■ **Job item**:
The data should be written out in full, exactly as it stands, and the pictures dropped.

■ **Data for analysis**:

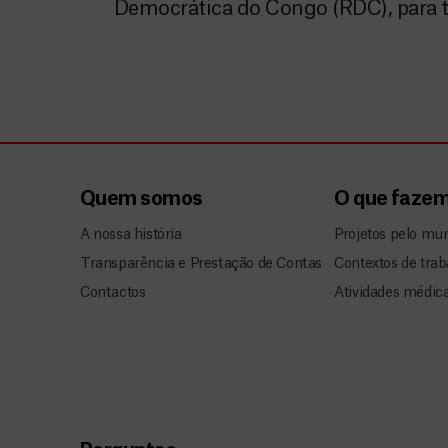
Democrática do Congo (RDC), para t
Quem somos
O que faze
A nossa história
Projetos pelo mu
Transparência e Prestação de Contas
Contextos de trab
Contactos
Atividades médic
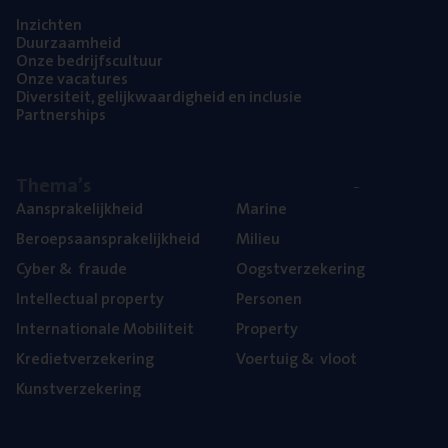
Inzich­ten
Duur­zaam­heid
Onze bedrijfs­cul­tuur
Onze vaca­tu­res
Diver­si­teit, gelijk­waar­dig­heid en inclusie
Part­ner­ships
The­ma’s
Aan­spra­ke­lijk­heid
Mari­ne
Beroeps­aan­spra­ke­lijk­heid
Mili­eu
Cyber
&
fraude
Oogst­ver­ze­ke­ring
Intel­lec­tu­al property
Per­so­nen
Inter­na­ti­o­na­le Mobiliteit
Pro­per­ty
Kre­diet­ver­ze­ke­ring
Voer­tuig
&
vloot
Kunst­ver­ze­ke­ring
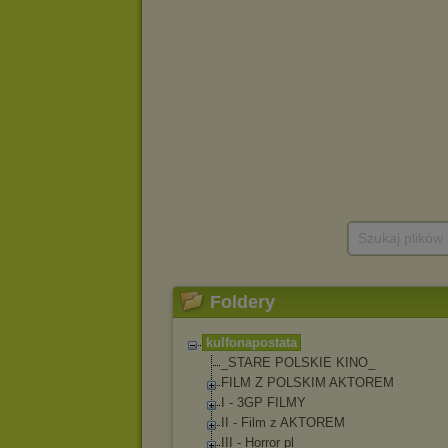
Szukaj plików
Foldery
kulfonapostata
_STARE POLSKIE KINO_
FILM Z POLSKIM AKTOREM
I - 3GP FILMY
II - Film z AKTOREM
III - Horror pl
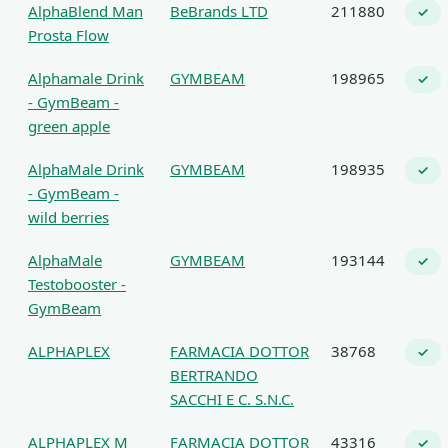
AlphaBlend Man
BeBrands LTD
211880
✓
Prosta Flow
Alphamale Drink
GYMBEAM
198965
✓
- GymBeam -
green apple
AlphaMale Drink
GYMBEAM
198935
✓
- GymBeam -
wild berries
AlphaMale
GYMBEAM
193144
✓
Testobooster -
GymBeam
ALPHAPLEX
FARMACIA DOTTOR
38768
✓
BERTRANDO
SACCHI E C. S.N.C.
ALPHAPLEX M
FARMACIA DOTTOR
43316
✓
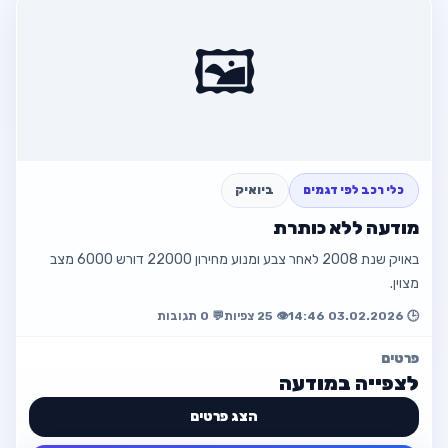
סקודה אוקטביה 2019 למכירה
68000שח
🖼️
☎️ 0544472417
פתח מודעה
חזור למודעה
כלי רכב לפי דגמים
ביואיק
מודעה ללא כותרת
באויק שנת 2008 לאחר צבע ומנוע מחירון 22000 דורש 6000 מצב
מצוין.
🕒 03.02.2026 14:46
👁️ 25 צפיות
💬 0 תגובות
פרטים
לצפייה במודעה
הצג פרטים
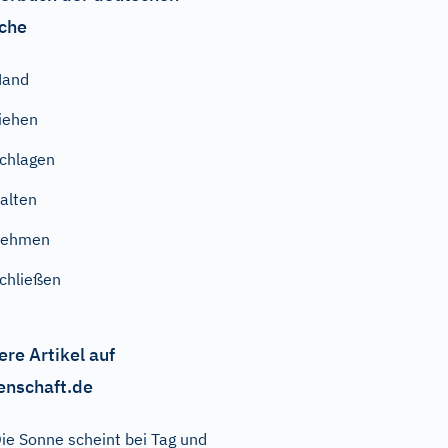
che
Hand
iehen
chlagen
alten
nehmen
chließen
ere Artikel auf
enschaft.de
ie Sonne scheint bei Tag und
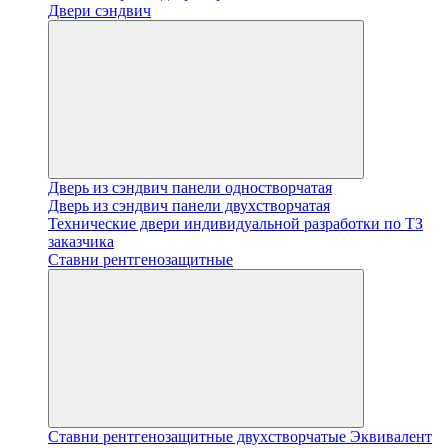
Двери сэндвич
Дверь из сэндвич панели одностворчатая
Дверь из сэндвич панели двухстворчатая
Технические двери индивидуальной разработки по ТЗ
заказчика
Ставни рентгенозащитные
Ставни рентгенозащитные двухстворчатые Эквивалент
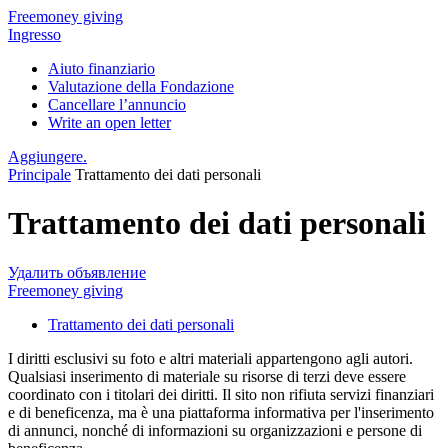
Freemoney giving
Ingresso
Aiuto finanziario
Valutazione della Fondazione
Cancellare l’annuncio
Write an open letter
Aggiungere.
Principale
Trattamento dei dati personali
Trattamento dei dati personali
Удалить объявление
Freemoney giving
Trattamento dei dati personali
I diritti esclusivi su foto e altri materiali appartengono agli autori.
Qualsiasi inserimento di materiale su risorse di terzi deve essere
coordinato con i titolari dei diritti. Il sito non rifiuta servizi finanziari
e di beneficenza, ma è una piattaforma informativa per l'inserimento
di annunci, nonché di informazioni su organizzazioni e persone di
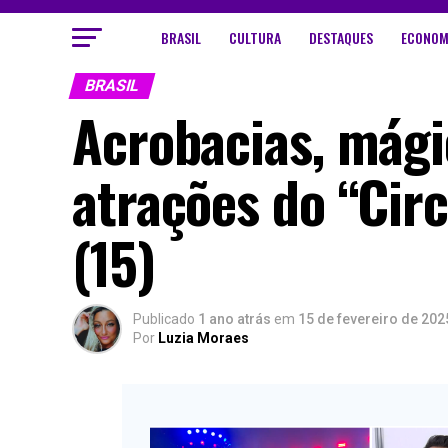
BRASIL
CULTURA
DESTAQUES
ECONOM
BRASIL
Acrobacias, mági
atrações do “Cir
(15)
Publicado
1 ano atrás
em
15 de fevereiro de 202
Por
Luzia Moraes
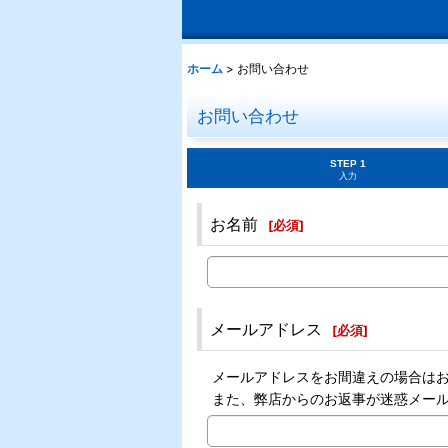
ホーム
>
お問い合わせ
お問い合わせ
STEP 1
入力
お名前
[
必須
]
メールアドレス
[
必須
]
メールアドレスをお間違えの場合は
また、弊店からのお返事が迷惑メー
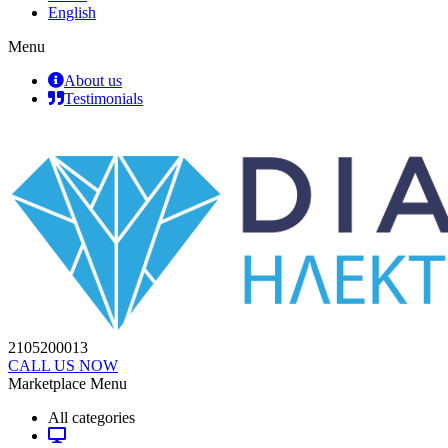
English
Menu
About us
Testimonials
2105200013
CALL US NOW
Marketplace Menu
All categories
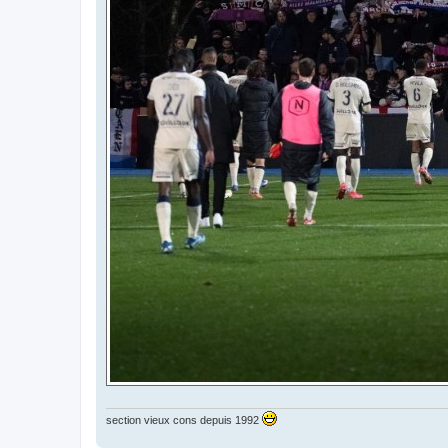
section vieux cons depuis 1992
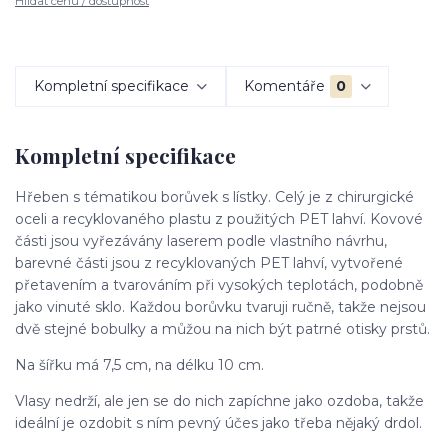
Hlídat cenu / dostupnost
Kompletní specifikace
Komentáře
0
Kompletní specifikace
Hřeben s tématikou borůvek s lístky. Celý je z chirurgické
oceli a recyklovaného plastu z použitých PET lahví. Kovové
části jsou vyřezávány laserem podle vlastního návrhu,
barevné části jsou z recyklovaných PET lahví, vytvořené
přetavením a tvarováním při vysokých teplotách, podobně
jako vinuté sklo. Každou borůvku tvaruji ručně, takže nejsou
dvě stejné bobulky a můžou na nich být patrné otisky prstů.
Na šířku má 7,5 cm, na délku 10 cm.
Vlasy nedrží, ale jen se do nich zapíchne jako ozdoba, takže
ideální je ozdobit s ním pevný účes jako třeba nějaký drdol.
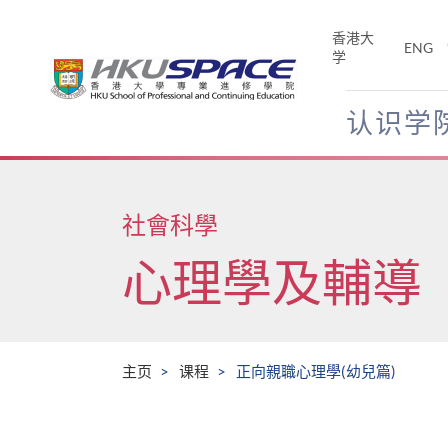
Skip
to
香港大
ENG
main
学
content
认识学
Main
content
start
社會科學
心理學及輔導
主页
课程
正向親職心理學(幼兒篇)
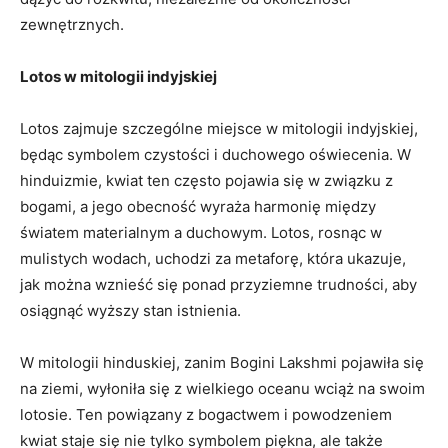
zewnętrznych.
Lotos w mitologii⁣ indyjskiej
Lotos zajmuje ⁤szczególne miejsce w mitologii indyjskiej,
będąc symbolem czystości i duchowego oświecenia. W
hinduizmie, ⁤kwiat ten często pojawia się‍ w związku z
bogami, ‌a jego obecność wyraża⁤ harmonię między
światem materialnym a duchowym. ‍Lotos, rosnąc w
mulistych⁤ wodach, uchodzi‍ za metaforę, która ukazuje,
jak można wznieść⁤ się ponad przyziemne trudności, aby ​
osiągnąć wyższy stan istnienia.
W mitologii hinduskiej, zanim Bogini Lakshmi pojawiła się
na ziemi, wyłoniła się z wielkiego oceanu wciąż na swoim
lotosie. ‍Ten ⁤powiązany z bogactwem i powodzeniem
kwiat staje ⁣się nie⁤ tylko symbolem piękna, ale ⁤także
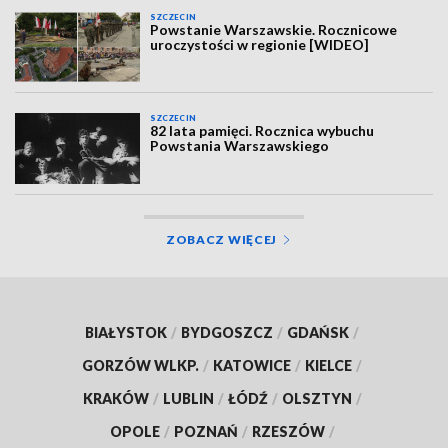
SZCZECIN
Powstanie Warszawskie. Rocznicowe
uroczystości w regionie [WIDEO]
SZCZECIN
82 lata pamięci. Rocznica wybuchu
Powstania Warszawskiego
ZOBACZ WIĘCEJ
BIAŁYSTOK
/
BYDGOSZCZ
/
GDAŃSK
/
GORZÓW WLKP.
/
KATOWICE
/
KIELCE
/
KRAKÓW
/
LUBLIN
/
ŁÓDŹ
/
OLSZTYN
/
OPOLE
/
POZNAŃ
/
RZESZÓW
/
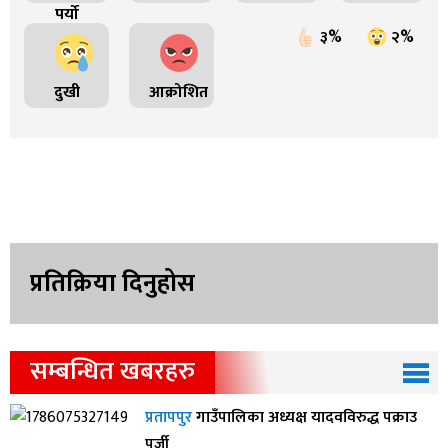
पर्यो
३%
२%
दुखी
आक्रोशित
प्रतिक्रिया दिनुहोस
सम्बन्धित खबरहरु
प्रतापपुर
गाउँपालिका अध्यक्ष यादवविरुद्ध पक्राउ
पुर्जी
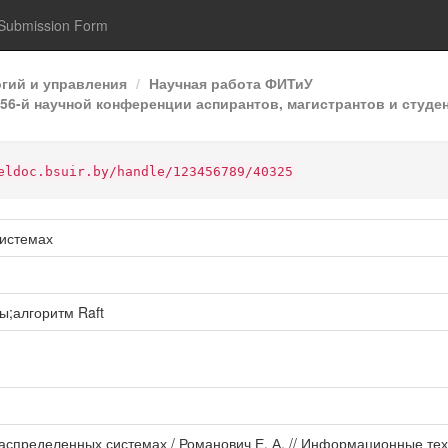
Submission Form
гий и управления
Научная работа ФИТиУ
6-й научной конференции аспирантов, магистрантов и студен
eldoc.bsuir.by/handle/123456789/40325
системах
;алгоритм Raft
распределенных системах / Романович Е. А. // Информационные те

■ **Answer to this task**:
Democrática do Congo (RDC), para t
Quem somos
O que faze
A nossa história
Projetos pelo mu
Transparência e Prestação de Contas
Contextos de trab
Contactos
Atividades médic
Inzich­ten
Duur­zaam­heid
Onze bedrijfs­cul­tuur
Onze vaca­tu­res
Diver­si­teit, gelijk­waar­dig­heid en inclusie
Part­ner­ships
The­ma’s
Aan­spra­ke­lijk­heid
Mari­ne
Beroeps­aan­spra­ke­lijk­heid
Mili­eu
Cyber
&
fraude
Oogst­ver­ze­ke­ring
Intel­lec­tu­al property
Per­so­nen
Inter­na­ti­o­na­le Mobiliteit
Pro­per­ty
Kre­diet­ver­ze­ke­ring
Voer­tuig
&
vloot
Kunst­ver­ze­ke­ring
Szukaj plików
Foldery
kulfonapostata
_STARE POLSKIE KINO_
FILM Z POLSKIM AKTOREM
I - 3GP FILMY
II - Film z AKTOREM
III - Horror pl
AlphaBlend Man
BeBrands LTD
211880
✓
Prosta Flow
Alphamale Drink
GYMBEAM
198965
✓
- GymBeam -
green apple
AlphaMale Drink
GYMBEAM
198935
✓
- GymBeam -
wild berries
AlphaMale
GYMBEAM
193144
✓
Testobooster -
GymBeam
ALPHAPLEX
FARMACIA DOTTOR
38768
✓
BERTRANDO
SACCHI E C. S.N.C.
ALPHAPLEX M
FARMACIA DOTTOR
43316
✓
סקודה אוקטביה 2019 למכירה
68000שח
🖼️
☎️ 0544472417
פתח מודעה
חזור למודעה
כלי רכב לפי דגמים
ביואיק
מודעה ללא כותרת
באויק שנת 2008 לאחר צבע ומנוע מחירון 22000 דורש 6000 מצב
מצוין.
🕒 03.02.2026 14:46
👁️ 25 צפיות
💬 0 תגובות
פרטים
לצפייה במודעה
הצג פרטים
che
Hand
iehen
chlagen
alten
nehmen
chließen
ere Artikel auf
enschaft.de
ie Sonne scheint bei Tag und
Двери сэндвич
Дверь из сэндвич панели одностворчатая
Дверь из сэндвич панели двухстворчатая
Технические двери индивидуальной разработки по ТЗ
заказчика
Ставни рентгенозащитные
Ставни рентгенозащитные двухстворчатые Эквивалент
Freemoney giving
Ingresso
Aiuto finanziario
Valutazione della Fondazione
Cancellare l’annuncio
Write an open letter
Aggiungere.
Principale
Trattamento dei dati personali
Trattamento dei dati personali
Удалить объявление
Freemoney giving
Trattamento dei dati personali
I diritti esclusivi su foto e altri materiali appartengono agli autori.
Qualsiasi inserimento di materiale su risorse di terzi deve essere
coordinato con i titolari dei diritti. Il sito non rifiuta servizi finanziari
e di beneficenza, ma è una piattaforma informativa per l'inserimento
di annunci, nonché di informazioni su organizzazioni e persone di
BRASIL
CULTURA
DESTAQUES
ECONOM
BRASIL
Acrobacias, mági
atrações do “Cir
(15)
Publicado
1 ano atrás
em
15 de fevereiro de 202
Por
Luzia Moraes
ホーム
>
お問い合わせ
お問い合わせ
STEP 1
入力
お名前
[
必須
]
メールアドレス
[
必須
]
メールアドレスをお間違えの場合は
また、弊店からのお返事が迷惑メー
English
Menu
About us
Testimonials
2105200013
CALL US NOW
Marketplace Menu
All categories
section vieux cons depuis 1992
Hlídat cenu / dostupnost
Kompletní specifikace
Komentáře
0
Kompletní specifikace
Hřeben s tématikou borůvek s lístky. Celý je z chirurgické
oceli a recyklovaného plastu z použitých PET lahví. Kovové
části jsou vyřezávány laserem podle vlastního návrhu,
barevné části jsou z recyklovaných PET lahví, vytvořené
přetavením a tvarováním při vysokých teplotách, podobně
jako vinuté sklo. Každou borůvku tvaruji ručně, takže nejsou
dvě stejné bobulky a můžou na nich být patrné otisky prstů.
Na šířku má 7,5 cm, na délku 10 cm.
Vlasy nedrží, ale jen se do nich zapíchne jako ozdoba, takže
ideální je ozdobit s ním pevný účes jako třeba nějaký drdol.
Skip
to
香港大
ENG
main
学
content
认识学
Main
content
start
社會科學
心理學及輔導
主页
课程
正向親職心理學(幼兒篇)
zewnętrznych.
Lotos w mitologii⁣ indyjskiej
Lotos zajmuje ⁤szczególne miejsce w mitologii indyjskiej,
będąc symbolem czystości i duchowego oświecenia. W
hinduizmie, ⁤kwiat ten często pojawia się‍ w związku z
bogami, ‌a jego obecność wyraża⁤ harmonię między
światem materialnym a duchowym. ‍Lotos, rosnąc w
mulistych⁤ wodach, uchodzi‍ za metaforę, która ukazuje,
jak można wznieść⁤ się ponad przyziemne trudności, aby ​
osiągnąć wyższy stan istnienia.
W mitologii hinduskiej, zanim Bogini Lakshmi pojawiła się
na ziemi, wyłoniła się z wielkiego oceanu wciąż na swoim
lotosie. ‍Ten ⁤powiązany z bogactwem i powodzeniem
kwiat staje ⁣się nie⁤ tylko symbolem piękna, ale ⁤także
SZCZECIN
Powstanie Warszawskie. Rocznicowe
uroczystości w regionie [WIDEO]
SZCZECIN
82 lata pamięci. Rocznica wybuchu
Powstania Warszawskiego
ZOBACZ WIĘCEJ
BIAŁYSTOK
/
BYDGOSZCZ
/
GDAŃSK
/
GORZÓW WLKP.
/
KATOWICE
/
KIELCE
/
KRAKÓW
/
LUBLIN
/
ŁÓDŹ
/
OLSZTYN
/
OPOLE
/
POZNAŃ
/
RZESZÓW
/
पर्यो
३%
२%
दुखी
आक्रोशित
प्रतिक्रिया दिनुहोस
सम्बन्धित खबरहरु
प्रतापपुर
गाउँपालिका अध्यक्ष यादवविरुद्ध पक्राउ
पुर्जी
Submission Form
гий и управления
Научная работа ФИТиУ
6-й научной конференции аспирантов, магистрантов и студен
eldoc.bsuir.by/handle/123456789/40325
системах
;алгоритм Raft
распределенных системах / Романович Е. А. // Информационные те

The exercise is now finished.